[[ Dataset records, beginning ]]

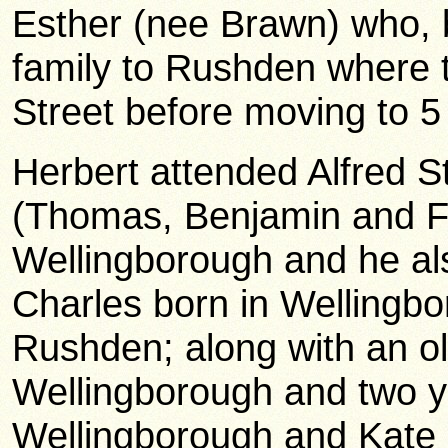
Esther (nee Brawn) who, 
family to Rushden where th
Street before moving to 
Herbert attended Alfred St
(Thomas, Benjamin and Fr
Wellingborough and he al
Charles born in Wellingb
Rushden; along with an ol
Wellingborough and two yo
Wellingborough and Kate 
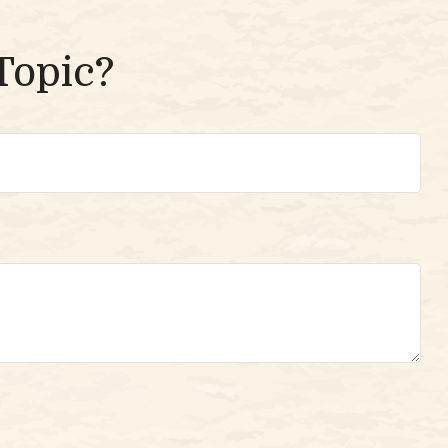
Topic?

[[ Dataset records, end ]]

Where the data contains an image, skip the image and copy everything else exactly as it appears.

» Your solution:
Esther (nee Brawn) who, 
family to Rushden where th
Street before moving to 
Herbert attended Alfred St
(Thomas, Benjamin and Fr
Wellingborough and he al
Charles born in Wellingb
Rushden; along with an ol
Wellingborough and two yo
Wellingborough and Kate 
Topic?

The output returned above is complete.